The in-tree example browser has some OpenGL-physics bindings so you can easily visualize simulations.

To see it working, you can compile and run it with:

sudo apt build-dep libbullet-dev
git clone https://github.com/bulletphysics/bullet3
cd bullet3
git checkout 2.89
./build_cmake_pybullet_double.sh
./build_cmake/examples/ExampleBrowser/App_ExampleBrowser

Screenshot:

enter image description here

Tested on Ubuntu 20.04.

Example browser 2.83 code analysis

The Bullet example browser has moved away from the examples/ExampleBrowser/GL_ShapeDrawer.cpp by default, which uses outdated immediate OpenGL 2 methods. It can still be turned on depending on the value of the NO_OPENGL3 macro and command line arguments.

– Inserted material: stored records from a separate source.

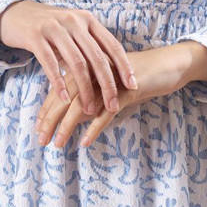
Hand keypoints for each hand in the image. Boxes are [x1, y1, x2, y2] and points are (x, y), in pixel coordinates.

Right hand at [0, 0, 136, 115]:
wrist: (18, 14)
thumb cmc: (52, 28)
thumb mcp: (74, 29)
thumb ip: (91, 44)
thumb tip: (114, 71)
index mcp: (87, 19)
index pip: (112, 44)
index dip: (124, 66)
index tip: (133, 85)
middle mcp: (74, 21)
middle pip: (97, 57)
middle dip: (107, 85)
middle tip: (113, 106)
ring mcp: (54, 28)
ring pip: (76, 63)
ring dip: (85, 90)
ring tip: (89, 109)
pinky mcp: (36, 37)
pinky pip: (50, 63)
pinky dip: (59, 83)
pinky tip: (64, 99)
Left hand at [35, 45, 188, 148]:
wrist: (169, 64)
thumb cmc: (137, 76)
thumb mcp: (110, 84)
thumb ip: (91, 95)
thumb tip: (71, 116)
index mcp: (90, 63)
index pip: (62, 85)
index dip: (48, 106)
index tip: (37, 126)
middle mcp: (97, 68)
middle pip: (66, 93)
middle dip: (50, 117)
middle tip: (40, 139)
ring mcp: (111, 78)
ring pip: (82, 102)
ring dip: (67, 124)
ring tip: (57, 143)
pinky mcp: (128, 89)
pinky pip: (107, 110)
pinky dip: (94, 127)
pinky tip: (85, 141)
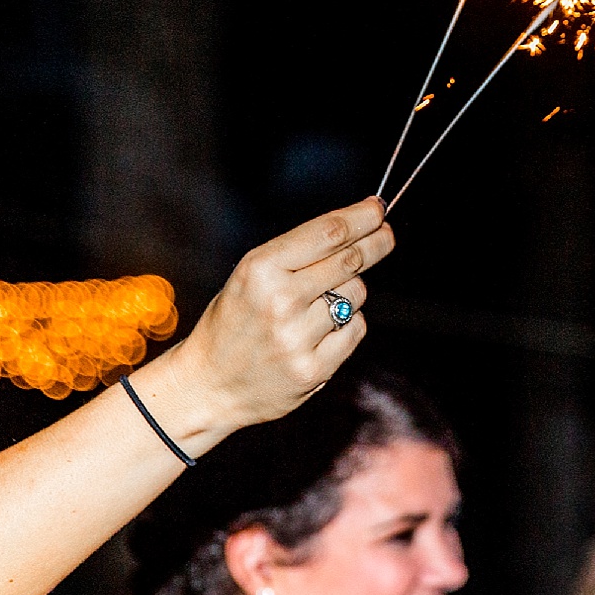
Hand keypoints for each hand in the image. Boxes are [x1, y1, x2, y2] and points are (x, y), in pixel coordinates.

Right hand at [164, 198, 393, 431]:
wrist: (209, 384)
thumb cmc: (234, 322)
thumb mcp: (251, 276)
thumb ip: (297, 255)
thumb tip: (354, 231)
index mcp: (260, 269)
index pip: (327, 233)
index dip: (360, 217)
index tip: (378, 210)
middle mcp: (280, 301)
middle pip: (349, 260)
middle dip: (375, 243)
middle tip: (386, 234)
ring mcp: (298, 337)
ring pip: (355, 294)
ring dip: (350, 290)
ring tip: (321, 301)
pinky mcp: (313, 369)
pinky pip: (355, 329)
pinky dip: (348, 323)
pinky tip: (323, 330)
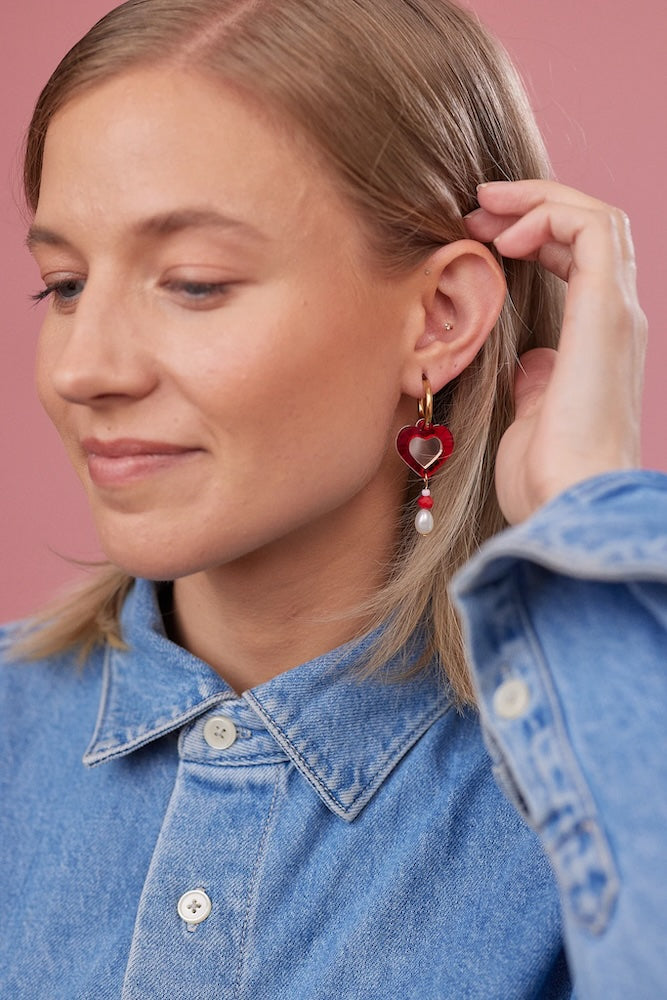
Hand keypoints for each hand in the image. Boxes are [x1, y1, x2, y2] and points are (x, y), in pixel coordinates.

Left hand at [464, 180, 646, 524]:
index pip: (581, 258)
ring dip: (538, 201)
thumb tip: (529, 361)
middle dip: (532, 207)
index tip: (480, 236)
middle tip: (476, 208)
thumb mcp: (532, 415)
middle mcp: (617, 319)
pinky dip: (550, 216)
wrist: (566, 504)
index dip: (533, 235)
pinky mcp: (607, 312)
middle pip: (591, 228)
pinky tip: (505, 236)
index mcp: (599, 341)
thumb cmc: (544, 475)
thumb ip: (536, 382)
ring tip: (485, 207)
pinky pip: (594, 229)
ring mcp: (618, 313)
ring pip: (598, 217)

OpenGLWindow/GLInstancingRenderer.cpp is the new OpenGL 3 rendering centerpiece, and contains the glBindVertexArray call in GLInstancingRenderer::registerShape.

This method is indirectly called from OpenGLGuiHelper::autogenerateGraphicsObjects, which loops over the objects in the btDiscreteDynamicsWorld and generates a graphic version of those shapes.

The central part of the conversion seems to be OpenGLGuiHelper::createCollisionShapeGraphicsObjectInternal.

The color of the objects simply loops over 4 possible colors from OpenGLGuiHelper::sColors.

autogenerateGraphicsObjects is called from the initPhysics of several examples.

There are also some explicitly encoded cubes and spheres at: SimpleOpenGL3App.cpp, which can serve as a starting point if you want the possibility of graphics that differ from physics, as should be the case for every serious project: graphics should be more detailed, as they are less computationally expensive. Those are used only in a few examples.

If you are going to study the example browser, I recommend using an IDE with a debugger: it is too much indirection from my brain's static analysis. I've done this analysis with KDevelop4.